This column presents technologies that have applications in commercial areas, possibly creating the products of tomorrow. To learn more about each technology, see the contact information provided for that innovation.
InSitu Additive Manufacturing Inspection
NASA Marshall Space Flight Center developed a novel method for interim, in-situ dimensional inspection of additively manufactured parts. Additive manufacturing processes currently have limited monitoring capabilities, offering users little to no options in mitigating the high levels of product and process failures. The technology is especially useful for the in-process inspection of a part's internal features (e.g., fluid channels and passages), which cannot be easily inspected once the print is complete. By monitoring the print layer-by-layer in real time, users can pause the process and make corrections to the build as needed, reducing material, energy, and time wasted in nonconforming parts.

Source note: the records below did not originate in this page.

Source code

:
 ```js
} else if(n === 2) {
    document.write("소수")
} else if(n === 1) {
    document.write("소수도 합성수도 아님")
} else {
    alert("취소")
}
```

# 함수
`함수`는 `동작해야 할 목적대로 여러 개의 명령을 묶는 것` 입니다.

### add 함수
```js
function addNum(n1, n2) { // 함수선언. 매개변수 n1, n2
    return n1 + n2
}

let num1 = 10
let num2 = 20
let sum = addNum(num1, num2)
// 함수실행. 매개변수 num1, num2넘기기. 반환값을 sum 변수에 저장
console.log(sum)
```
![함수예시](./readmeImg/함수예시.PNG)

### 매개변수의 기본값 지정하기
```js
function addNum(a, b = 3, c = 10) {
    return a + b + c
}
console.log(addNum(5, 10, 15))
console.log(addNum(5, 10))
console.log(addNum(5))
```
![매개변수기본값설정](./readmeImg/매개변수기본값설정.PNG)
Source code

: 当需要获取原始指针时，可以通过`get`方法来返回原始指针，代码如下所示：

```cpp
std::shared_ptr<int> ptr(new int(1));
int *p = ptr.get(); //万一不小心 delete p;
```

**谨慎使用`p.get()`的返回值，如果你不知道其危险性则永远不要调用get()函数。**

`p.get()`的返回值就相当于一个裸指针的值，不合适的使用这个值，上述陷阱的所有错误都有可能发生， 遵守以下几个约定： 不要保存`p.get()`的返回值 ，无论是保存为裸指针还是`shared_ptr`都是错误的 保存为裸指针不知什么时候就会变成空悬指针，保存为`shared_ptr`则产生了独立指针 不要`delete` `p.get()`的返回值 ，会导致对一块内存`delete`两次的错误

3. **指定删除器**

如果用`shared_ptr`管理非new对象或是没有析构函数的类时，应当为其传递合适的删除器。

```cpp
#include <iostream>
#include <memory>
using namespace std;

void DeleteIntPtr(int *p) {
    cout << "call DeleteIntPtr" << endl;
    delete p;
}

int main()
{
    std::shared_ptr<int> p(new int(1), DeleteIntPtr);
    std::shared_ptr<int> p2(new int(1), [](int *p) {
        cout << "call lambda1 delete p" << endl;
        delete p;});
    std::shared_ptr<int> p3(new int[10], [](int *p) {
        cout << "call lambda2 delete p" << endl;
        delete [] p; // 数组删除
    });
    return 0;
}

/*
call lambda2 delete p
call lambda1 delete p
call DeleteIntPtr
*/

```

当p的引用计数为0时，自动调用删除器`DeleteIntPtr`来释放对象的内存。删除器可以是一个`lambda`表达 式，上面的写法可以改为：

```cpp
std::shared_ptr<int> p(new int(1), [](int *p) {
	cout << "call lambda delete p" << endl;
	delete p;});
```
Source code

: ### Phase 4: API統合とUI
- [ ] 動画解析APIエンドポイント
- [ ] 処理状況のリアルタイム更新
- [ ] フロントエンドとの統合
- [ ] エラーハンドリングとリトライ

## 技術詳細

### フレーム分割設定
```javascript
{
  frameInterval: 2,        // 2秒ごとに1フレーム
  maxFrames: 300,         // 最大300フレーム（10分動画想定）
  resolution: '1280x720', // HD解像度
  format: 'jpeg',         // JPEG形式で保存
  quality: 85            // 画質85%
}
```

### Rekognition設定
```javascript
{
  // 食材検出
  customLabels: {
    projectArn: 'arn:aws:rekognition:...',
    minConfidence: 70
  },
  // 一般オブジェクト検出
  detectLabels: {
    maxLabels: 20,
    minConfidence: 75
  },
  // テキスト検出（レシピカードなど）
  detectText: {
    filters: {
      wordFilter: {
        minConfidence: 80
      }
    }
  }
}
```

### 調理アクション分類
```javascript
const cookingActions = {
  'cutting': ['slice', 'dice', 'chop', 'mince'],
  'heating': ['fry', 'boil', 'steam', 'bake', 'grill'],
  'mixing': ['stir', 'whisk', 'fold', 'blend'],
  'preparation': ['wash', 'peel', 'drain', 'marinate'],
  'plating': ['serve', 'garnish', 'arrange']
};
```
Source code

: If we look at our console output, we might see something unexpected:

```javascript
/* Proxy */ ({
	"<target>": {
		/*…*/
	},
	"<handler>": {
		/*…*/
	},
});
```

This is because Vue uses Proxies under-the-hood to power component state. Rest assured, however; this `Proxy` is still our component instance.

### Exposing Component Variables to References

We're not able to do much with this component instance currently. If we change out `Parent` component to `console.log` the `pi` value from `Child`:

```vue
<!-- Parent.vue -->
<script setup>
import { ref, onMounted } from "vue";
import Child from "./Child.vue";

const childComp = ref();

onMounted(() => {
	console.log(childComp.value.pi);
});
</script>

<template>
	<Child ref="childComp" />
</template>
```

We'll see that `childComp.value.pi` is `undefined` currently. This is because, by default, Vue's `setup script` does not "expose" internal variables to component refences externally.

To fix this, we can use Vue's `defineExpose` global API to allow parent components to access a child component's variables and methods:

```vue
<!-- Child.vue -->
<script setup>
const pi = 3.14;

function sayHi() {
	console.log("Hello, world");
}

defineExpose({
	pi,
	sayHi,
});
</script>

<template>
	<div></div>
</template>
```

Contact: Sammy Nabors, Marshall Space Flight Center
Self-Healing Material Grows from Carbon Dioxide
A material designed by MIT chemical engineers can react with carbon dioxide from the air to grow, strengthen, and even repair itself. The polymer, which might someday be used as construction or repair material, or for protective coatings, continuously converts the greenhouse gas into a carbon-based material that reinforces itself. The synthetic gel-like substance performs a chemical process similar to the way plants incorporate carbon dioxide from the air into their growing tissues. The material might, for example, be made into panels of a lightweight matrix that could be shipped to a construction site, where they would harden and solidify just from exposure to air and sunlight, thereby saving on the energy and cost of transportation. If the surface is scratched or cracked, the affected area grows to fill in the gaps and repair the damage without requiring any external action.
Contact: Karl-Lydie Jean-Baptiste
Sugar-Powered Sensor Detects and Prevents Disease
Researchers at Washington State University have developed an implantable, biofuel-powered sensor that runs on sugar and can monitor a body's biological signals to detect, prevent, and diagnose diseases. The sensor is enabled by the biofuel cell and harvests glucose from body fluids to run. The sensor could eliminate the need to prick a finger for testing of certain diseases such as diabetes. The electronics in the sensor use state-of-the-art design and fabrication to consume only a few microwatts of power while being highly sensitive. Coupling these electronics with the biofuel cell makes it more efficient than traditional battery-powered devices. Since it relies on body glucose, the sensor's electronics can be powered indefinitely.